California Requirements for Elderly Drivers
While there is no upper age limit for driving in California, it is one of 28 states in the U.S. that have special requirements for older drivers renewing their licenses. While a younger person in California with a good driving record may be granted two five-year license renewals, anyone over 70 must physically go to a DMV office for a written test and eye exam. If a DMV employee suspects a person over 70 may have a diminished ability to drive, the DMV employee can ask the elderly person to take a driving test.
But just being old doesn’t mean a person is dangerous behind the wheel. In fact, teenage drivers are still the riskiest drivers in the country – even more risky than elderly drivers. People in their mid- to late-80s also have fewer crashes per year than drivers in their 20s. Nevertheless, any accident that results in a person’s death should be analyzed to see how it can be prevented from happening again to someone else.
The Safety (or Lack Thereof?) of Scooters
It’s generally accepted that motorcycles are safer than scooters. We won’t get into the motorcycle vs car debate here today – we’ll save that for a future post. Here are a few of the comparisons:
- Scooters are lighter than motorcycles, making them more susceptible to being “thrown around” by a car that strikes them.
- Scooter tires are smaller than motorcycle tires, making them more likely to be affected by potholes, cracks, and debris in the road.
- Scooters have less power than motorcycles, making it more difficult to escape a dangerous situation quickly.
- The weight of a scooter is not as balanced as a motorcycle, due to the closeness of the tires and the driver’s weight placement on the bike.

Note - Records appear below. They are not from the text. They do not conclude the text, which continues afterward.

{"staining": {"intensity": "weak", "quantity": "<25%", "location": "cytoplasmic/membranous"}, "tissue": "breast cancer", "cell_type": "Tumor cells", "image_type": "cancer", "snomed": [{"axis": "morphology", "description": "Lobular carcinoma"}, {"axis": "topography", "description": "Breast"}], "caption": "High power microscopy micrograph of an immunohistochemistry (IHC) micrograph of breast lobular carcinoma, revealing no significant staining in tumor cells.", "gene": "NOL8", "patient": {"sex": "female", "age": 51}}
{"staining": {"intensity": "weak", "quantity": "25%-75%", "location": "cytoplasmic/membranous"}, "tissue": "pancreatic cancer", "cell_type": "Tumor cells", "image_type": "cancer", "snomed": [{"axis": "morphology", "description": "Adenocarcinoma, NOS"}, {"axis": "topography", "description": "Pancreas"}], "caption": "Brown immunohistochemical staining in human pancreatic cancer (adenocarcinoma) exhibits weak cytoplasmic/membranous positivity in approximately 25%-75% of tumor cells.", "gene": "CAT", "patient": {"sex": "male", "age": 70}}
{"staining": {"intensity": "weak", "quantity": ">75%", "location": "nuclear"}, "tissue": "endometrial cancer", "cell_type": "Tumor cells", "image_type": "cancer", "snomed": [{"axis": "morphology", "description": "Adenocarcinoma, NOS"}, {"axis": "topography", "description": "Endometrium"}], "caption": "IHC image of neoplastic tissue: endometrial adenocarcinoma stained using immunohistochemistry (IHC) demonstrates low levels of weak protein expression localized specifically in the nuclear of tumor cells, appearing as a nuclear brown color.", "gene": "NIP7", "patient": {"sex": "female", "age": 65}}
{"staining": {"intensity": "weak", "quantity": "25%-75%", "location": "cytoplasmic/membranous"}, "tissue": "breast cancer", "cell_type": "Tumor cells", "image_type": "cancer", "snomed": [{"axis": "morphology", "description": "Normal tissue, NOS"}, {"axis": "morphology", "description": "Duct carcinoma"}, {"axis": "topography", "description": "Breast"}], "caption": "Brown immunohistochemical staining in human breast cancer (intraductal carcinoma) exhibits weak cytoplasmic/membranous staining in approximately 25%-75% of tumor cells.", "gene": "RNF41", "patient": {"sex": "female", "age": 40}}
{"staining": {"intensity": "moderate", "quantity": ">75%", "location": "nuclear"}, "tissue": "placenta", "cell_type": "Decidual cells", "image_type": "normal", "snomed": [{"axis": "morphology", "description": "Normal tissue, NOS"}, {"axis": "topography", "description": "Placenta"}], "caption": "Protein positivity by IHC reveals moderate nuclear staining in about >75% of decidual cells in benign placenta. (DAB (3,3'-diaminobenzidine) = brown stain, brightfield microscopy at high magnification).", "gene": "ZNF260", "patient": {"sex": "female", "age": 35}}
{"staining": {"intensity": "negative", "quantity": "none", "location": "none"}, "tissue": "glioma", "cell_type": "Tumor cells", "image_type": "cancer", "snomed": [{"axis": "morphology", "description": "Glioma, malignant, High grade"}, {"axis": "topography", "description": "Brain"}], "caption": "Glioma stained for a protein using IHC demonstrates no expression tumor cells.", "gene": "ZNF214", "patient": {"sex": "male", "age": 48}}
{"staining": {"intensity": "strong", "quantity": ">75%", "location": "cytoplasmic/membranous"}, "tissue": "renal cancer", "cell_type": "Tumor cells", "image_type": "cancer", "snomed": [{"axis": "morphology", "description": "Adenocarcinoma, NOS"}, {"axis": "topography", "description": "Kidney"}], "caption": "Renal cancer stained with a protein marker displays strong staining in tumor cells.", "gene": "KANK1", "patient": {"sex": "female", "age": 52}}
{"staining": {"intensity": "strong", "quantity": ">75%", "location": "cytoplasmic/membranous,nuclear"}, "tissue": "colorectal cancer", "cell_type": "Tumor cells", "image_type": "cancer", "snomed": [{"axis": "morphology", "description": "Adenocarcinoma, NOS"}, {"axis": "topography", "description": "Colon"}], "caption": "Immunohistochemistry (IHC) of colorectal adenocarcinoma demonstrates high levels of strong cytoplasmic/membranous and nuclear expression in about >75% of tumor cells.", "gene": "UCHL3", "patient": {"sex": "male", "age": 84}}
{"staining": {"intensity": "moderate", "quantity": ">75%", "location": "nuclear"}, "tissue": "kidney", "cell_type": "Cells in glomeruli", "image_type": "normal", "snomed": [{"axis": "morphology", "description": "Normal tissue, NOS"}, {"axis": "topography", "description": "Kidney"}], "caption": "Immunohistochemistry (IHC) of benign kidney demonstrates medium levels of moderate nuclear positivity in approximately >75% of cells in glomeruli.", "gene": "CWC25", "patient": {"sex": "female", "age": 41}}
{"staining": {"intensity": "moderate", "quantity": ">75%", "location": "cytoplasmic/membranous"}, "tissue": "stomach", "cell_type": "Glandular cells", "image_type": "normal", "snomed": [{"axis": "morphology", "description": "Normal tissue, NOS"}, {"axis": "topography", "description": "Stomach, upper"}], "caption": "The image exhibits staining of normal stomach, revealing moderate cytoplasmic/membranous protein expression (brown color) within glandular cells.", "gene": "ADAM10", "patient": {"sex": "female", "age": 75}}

A 50cc scooter (which Mr. Alaniz was reported to be driving) is one of the smallest, least powerful scooters on the market. Being the big proponents of safety we are, we aren’t exactly fans of these types of rides. We will assume that Mr. Alaniz saw the woman’s car, as it was a red car in broad daylight. However, he may not have had enough time or space to swerve or brake so as not to strike the woman’s car.
From the reports, it sounds as though the woman turned in front of Mr. Alaniz, which would make her responsible for the accident. When turning left on a green light, drivers must yield to oncoming traffic.
Tips for Scooter Drivers in Orange County
If you want to drive a scooter, PLEASE consider purchasing a larger one. You’ll have more power, be more visible (and audible) and potentially be a bit safer on the roads.
Learn your local scooter driving laws.
Take the time to learn your scooter and practice maneuvering, braking and accelerating, cornering and curves, etc. before hitting the roads. Then ease yourself into trickier situations, such as driving in rain, traffic, fog, or at night. Learn emergency procedures such as avoiding a crash or obstacle, driving in bad weather or poor road conditions, and skidding.
No scooter with less than 250cc engine is suitable for freeway driving.
ALWAYS wear a helmet and other gear (tough, visible clothing, eye protection, proper footwear, gloves, etc.) to protect yourself in the event of a crash or fall.
NEVER assume that a driver sees or hears you. On the contrary, we recommend that you be extra vigilant and defensive in your driving.
Whether you’re a teenager, an adult, a senior citizen, a scooter driver, or the winner of the Indy 500, you’re at risk for an accident. Please practice safety and defensive driving and help us make Orange County a better place – one safe driver at a time!